01 Juni 2021

opini musri nauli : Negeri Astinapura - Gegar Gempita Istana Astinapura

 

Terdengar Langkah terburu-buru dari sang telik sandi. Mengabarkan peristiwa kepada Raja Astinapura. 

Daulat, tuanku. Hamba hendak mengabarkan kabar Penting. Semoga tuanku sudi mendengarkan kabar ini”, sembah sang telik sandi. Wajahnya bercucuran keringat. Nafasnya tersengal-sengal. Muka memerah. Terbakar matahari. 


“Ada apa, sang telik sandi”, tanya sang Raja Astinapura heran. 

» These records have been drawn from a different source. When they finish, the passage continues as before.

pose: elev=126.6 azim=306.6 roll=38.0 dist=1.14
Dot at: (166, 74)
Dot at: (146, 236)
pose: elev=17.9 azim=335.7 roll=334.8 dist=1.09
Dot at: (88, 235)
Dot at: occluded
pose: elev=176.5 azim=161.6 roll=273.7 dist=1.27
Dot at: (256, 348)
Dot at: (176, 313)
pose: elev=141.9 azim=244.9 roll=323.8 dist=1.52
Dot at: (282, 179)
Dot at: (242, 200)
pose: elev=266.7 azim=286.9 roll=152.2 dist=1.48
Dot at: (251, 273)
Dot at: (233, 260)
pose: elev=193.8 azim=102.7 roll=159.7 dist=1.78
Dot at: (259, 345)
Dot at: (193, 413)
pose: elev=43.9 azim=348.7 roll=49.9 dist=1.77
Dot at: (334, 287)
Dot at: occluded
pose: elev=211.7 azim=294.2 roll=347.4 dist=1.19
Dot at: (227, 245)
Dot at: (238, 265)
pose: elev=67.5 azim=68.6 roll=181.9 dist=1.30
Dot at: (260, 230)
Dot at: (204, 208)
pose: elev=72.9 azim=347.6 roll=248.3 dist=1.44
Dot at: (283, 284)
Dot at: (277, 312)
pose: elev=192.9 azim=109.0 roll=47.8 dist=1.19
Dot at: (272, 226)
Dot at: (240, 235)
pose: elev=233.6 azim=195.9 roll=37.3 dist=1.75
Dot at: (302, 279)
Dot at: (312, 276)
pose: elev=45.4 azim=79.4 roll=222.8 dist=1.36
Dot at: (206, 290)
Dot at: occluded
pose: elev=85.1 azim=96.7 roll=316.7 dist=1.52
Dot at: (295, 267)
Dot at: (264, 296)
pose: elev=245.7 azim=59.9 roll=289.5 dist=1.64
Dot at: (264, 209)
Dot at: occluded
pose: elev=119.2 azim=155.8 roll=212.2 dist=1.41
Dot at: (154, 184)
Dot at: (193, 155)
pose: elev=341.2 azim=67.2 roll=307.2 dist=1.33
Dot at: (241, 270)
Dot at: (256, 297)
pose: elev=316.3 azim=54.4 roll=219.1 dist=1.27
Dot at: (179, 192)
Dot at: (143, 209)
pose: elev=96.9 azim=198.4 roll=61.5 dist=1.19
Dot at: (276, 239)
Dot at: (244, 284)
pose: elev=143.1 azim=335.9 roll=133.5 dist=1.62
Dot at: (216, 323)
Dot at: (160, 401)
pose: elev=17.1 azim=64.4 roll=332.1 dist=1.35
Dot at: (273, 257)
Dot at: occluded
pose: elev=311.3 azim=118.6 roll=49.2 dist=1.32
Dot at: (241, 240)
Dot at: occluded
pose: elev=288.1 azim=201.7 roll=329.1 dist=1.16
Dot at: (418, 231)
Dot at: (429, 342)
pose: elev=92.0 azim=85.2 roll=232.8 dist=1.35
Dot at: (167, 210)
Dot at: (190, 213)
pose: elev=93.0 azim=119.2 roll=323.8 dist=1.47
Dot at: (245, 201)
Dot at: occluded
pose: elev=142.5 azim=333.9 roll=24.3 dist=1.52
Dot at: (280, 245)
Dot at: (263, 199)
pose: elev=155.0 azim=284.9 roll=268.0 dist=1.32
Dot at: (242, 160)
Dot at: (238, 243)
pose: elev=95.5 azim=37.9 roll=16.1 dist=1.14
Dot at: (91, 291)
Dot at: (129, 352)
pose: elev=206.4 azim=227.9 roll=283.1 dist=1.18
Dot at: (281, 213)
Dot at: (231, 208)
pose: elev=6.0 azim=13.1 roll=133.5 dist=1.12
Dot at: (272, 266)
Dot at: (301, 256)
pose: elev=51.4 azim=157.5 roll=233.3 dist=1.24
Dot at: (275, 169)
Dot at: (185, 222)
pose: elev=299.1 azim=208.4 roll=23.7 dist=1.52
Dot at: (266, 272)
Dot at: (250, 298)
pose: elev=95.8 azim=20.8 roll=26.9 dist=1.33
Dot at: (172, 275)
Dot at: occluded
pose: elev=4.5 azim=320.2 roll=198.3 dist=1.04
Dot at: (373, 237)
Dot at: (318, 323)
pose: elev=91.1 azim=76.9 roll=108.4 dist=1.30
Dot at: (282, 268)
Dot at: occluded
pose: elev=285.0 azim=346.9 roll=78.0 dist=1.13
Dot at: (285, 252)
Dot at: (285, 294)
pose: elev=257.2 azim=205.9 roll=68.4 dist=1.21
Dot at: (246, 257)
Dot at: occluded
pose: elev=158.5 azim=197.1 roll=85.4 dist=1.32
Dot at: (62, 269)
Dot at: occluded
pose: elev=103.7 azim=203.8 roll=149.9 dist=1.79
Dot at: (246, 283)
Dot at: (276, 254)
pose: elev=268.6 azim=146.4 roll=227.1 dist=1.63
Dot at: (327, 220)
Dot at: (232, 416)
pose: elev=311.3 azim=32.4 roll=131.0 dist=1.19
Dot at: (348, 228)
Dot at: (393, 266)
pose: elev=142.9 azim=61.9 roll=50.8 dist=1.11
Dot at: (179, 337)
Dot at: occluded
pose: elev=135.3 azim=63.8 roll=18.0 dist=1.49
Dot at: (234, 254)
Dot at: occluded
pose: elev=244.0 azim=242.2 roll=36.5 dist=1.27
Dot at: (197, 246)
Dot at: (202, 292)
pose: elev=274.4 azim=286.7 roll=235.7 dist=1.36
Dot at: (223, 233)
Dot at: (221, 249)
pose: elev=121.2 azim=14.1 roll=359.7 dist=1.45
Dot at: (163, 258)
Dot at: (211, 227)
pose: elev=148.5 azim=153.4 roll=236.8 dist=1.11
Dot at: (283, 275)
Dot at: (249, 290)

“Daulat, tuanku. Pertandingan memanah di alun-alun Istana telah selesai dilaksanakan”, lapor sang telik sandi. 


“Terus ?”, tanya sang Raja Astinapura heran. 


“Menurut kabar angin, sang Adipati yang dikalahkan didepan alun-alun Istana tidak menerima hasil kekalahannya. Dia mengerahkan bala pasukan untuk membatalkan hasil pertandingan, tuanku”, lanjut sang telik sandi pelan. Suaranya hampir tidak terdengar. Terbayang murka Raja Astinapura. 


“Wahai sang telik sandi. Sikap ksatria adalah jiwa dari punggawa kerajaan. Melekat sebagai Adipati yang memimpin negeri didalam kerajaan Astinapura”, jawab sang Raja Astinapura pelan. Tidak nampak sekali kemarahannya. 


“Biarlah Rakyat Astinapura yang akan menilai. Apakah pantas sang adipati mengemban sebagai Punggawa kerajaan. Meninggalkan sikap ksatria”, lanjut sang Raja. 


“Kembalilah bertugas di kerumuman pasar. Tugasmu mencari pendekar untuk menaklukkan dedemit belum selesai engkau kerjakan”, titah sang Raja. 


“Daulat, tuanku. Hamba laksanakan titah, tuanku”, sembah sang Telik sandi . Sembari meninggalkan balairung Istana Astinapura.